> _THE INPUT_:
<<<<

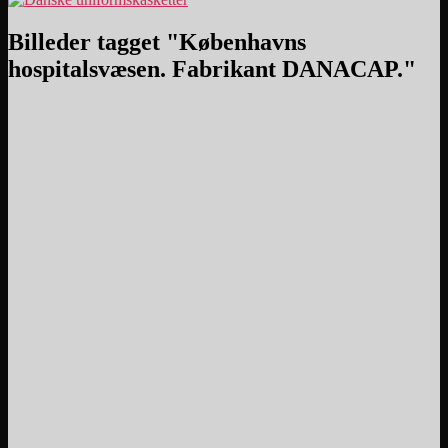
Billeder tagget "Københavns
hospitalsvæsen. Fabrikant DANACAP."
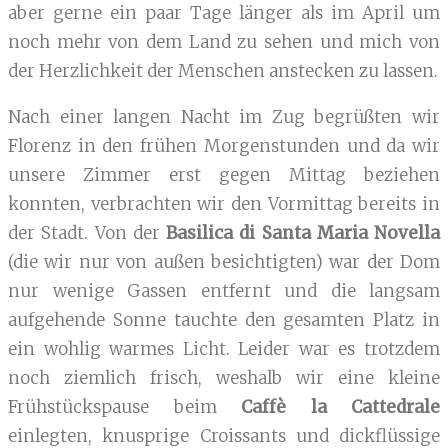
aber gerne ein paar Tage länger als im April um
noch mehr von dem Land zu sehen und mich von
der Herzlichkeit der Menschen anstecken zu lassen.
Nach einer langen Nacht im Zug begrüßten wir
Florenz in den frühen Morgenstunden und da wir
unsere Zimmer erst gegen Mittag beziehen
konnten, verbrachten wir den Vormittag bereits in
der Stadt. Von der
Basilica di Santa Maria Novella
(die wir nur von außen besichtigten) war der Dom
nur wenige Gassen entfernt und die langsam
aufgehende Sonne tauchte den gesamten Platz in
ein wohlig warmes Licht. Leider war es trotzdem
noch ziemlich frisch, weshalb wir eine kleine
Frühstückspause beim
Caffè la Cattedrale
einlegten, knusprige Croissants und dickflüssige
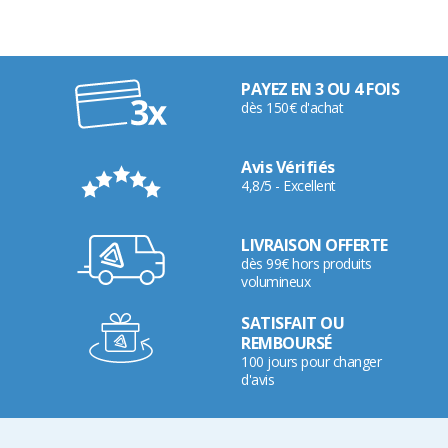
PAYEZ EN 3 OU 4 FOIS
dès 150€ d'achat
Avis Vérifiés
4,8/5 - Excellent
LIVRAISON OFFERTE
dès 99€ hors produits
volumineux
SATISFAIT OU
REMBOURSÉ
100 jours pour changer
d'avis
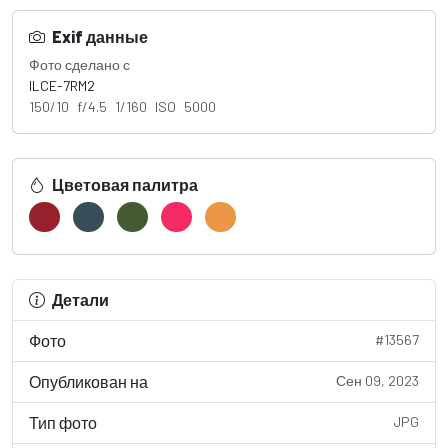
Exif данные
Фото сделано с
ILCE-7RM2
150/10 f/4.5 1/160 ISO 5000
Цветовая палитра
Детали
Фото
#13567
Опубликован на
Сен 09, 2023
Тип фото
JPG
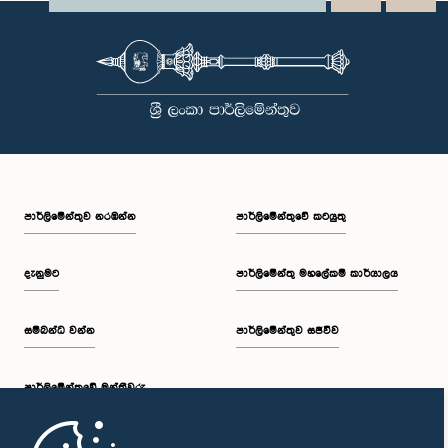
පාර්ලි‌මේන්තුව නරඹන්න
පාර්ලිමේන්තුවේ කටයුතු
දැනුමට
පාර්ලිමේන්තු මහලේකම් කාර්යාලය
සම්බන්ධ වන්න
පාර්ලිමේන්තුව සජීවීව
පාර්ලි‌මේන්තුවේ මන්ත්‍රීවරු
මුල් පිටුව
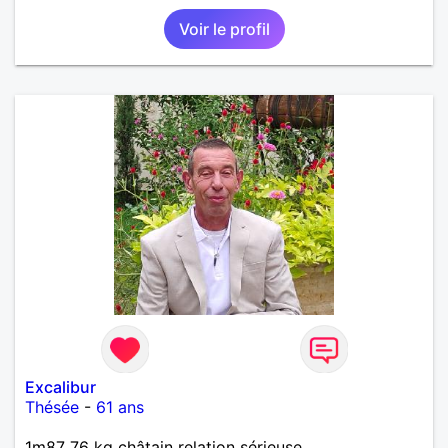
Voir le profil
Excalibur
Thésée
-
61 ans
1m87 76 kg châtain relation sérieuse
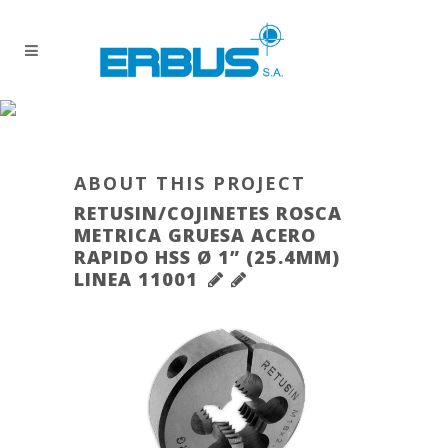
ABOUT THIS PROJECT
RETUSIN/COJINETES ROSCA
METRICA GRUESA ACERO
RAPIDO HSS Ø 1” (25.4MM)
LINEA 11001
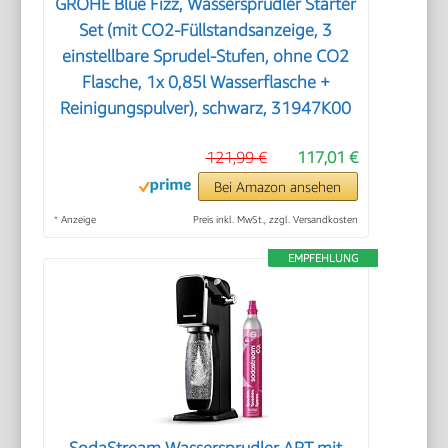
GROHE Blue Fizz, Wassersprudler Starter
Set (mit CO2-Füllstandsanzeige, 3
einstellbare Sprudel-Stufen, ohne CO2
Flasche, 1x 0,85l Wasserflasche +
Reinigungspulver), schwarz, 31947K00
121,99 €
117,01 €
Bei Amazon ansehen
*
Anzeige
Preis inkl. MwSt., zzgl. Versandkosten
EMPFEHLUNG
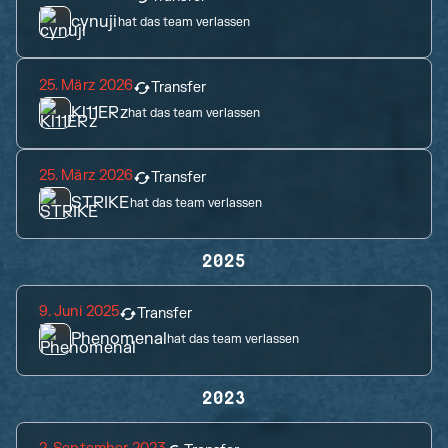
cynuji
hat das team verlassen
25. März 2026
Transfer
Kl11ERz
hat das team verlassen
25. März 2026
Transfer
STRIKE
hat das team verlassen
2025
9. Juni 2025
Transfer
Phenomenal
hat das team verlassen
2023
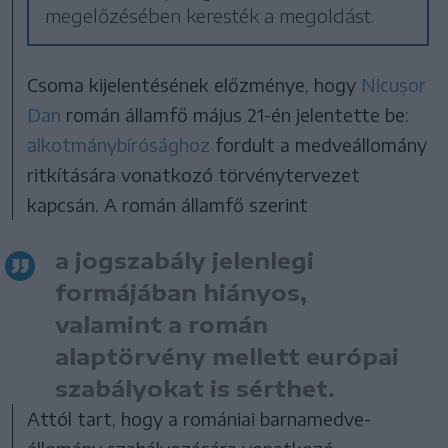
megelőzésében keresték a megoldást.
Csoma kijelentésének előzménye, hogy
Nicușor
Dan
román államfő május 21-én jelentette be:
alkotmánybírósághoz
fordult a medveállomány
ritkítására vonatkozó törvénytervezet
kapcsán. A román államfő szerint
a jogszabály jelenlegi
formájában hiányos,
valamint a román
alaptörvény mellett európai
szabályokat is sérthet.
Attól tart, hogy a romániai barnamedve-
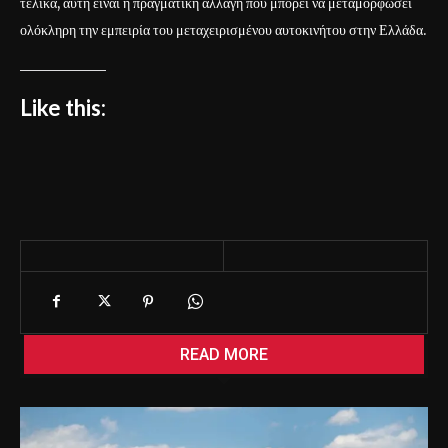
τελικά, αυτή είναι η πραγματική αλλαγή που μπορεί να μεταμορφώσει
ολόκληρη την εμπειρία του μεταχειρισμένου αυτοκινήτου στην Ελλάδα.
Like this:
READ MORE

>>>>
<<<<

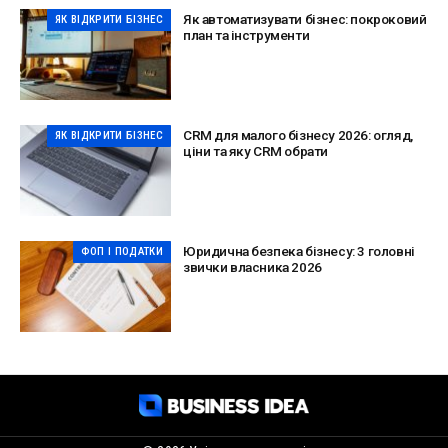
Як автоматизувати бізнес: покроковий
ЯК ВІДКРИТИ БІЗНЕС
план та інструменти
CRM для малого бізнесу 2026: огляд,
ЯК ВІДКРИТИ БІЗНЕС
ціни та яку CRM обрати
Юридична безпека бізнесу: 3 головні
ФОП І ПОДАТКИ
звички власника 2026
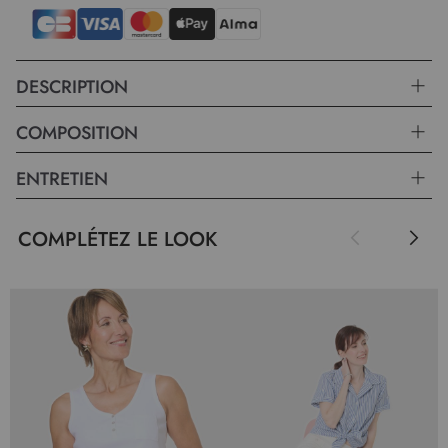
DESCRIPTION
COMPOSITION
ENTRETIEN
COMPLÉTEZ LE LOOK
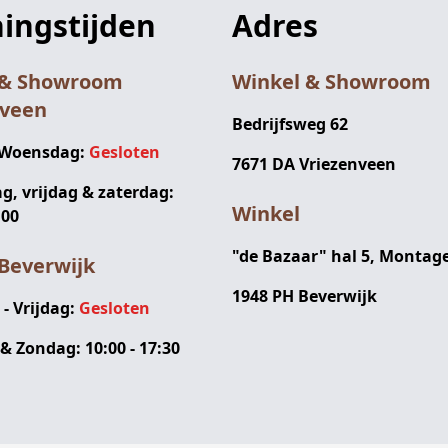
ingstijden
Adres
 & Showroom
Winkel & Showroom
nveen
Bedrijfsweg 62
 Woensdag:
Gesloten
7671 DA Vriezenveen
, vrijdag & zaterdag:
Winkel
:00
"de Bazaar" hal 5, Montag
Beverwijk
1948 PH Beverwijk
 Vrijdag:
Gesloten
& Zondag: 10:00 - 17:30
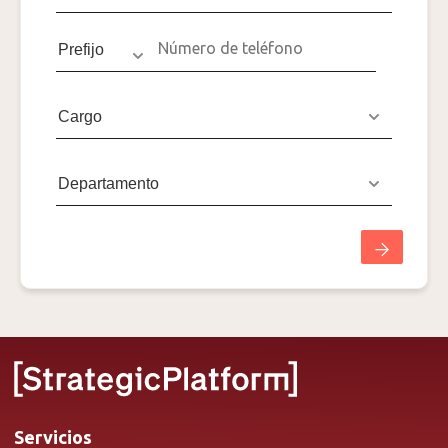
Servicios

>>>>
<<<<

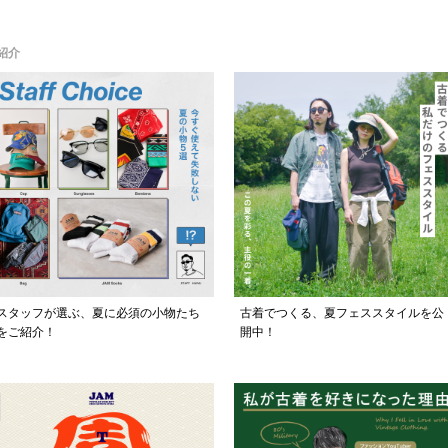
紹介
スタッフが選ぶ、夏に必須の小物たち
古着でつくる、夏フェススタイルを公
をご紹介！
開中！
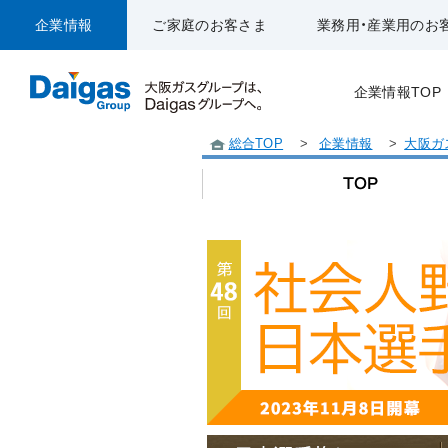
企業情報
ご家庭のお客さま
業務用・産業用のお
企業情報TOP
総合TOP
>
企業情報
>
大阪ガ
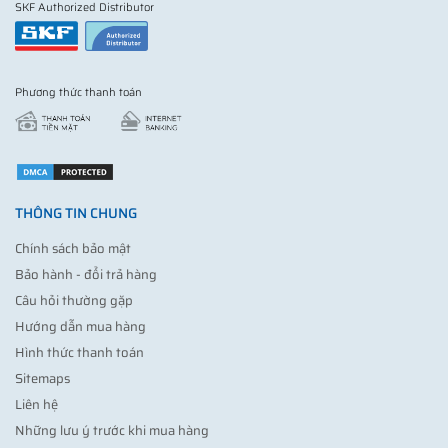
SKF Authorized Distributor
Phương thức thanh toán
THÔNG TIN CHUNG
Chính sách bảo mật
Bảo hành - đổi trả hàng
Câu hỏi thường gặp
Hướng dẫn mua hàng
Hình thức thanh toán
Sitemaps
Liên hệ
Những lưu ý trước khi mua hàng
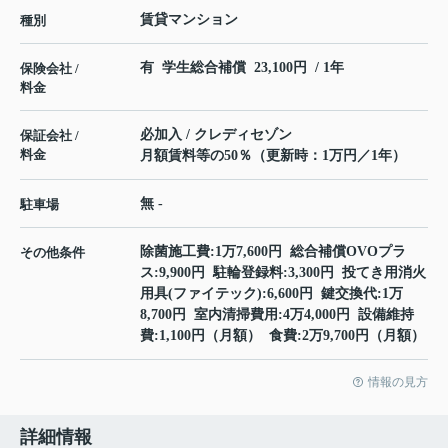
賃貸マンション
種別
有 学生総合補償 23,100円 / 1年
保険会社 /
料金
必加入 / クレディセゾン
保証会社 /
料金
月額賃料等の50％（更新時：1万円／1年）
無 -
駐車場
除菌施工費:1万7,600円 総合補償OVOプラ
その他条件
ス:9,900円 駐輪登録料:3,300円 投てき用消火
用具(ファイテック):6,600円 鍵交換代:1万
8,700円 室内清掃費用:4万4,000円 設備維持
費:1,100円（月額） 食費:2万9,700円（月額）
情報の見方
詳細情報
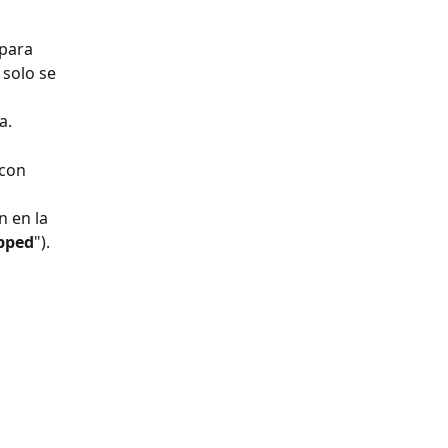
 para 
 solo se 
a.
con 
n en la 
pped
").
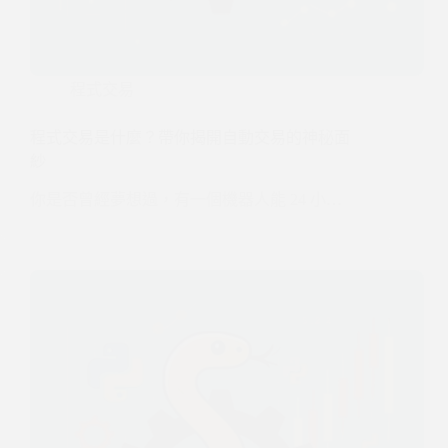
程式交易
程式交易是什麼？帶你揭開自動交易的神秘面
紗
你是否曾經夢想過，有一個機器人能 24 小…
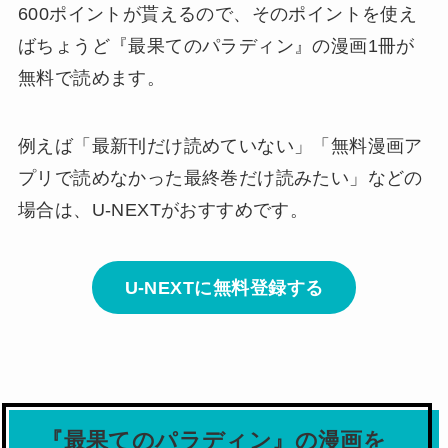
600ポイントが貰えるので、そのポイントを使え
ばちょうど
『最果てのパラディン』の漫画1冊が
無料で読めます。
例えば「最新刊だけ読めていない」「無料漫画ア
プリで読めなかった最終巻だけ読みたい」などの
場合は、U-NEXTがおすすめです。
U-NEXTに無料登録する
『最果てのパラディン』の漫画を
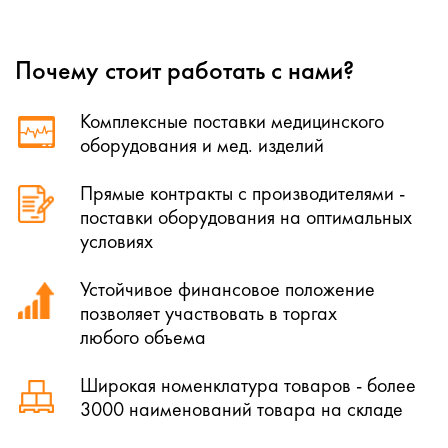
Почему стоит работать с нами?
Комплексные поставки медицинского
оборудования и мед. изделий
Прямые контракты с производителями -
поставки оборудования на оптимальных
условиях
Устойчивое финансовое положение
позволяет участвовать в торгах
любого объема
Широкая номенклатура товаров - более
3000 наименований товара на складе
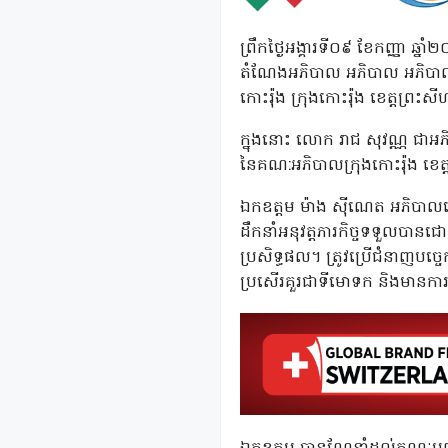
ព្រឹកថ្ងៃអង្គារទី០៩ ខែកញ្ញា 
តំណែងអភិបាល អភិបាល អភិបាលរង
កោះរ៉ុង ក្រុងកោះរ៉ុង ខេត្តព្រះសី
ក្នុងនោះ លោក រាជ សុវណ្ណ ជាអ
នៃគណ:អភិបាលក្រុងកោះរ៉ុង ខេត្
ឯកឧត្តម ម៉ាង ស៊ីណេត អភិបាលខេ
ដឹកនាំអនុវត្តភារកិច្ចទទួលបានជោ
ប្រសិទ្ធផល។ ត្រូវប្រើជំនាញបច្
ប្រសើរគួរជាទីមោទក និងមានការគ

>>>>

> _ASSIGNED TASK_: What you return must match the lines above from the one with "600ポイントが貰えるので、そのポイントを使え" through the one with "Широкая номенклатура товаров - более" exactly, with both ends included and the pictures excluded.

> _YOUR SOLUTION_:
600ポイントが貰えるので、そのポイントを使え
ばちょうど
『最果てのパラディン』の漫画1冊が
無料で読めます。
例えば「最新刊だけ読めていない」「無料漫画ア
プリで読めなかった最終巻だけ読みたい」などの
場合は、U-NEXTがおすすめです。
U-NEXTに無料登録する
『最果てのパラディン』の漫画を
Почему стоит работать с нами?
Комплексные поставки медицинского
оборудования и мед. изделий
Прямые контракты с производителями -
поставки оборудования на оптимальных
условиях
Устойчивое финансовое положение
позволяет участвовать в торгах
любого объема
Широкая номенклатура товаров - более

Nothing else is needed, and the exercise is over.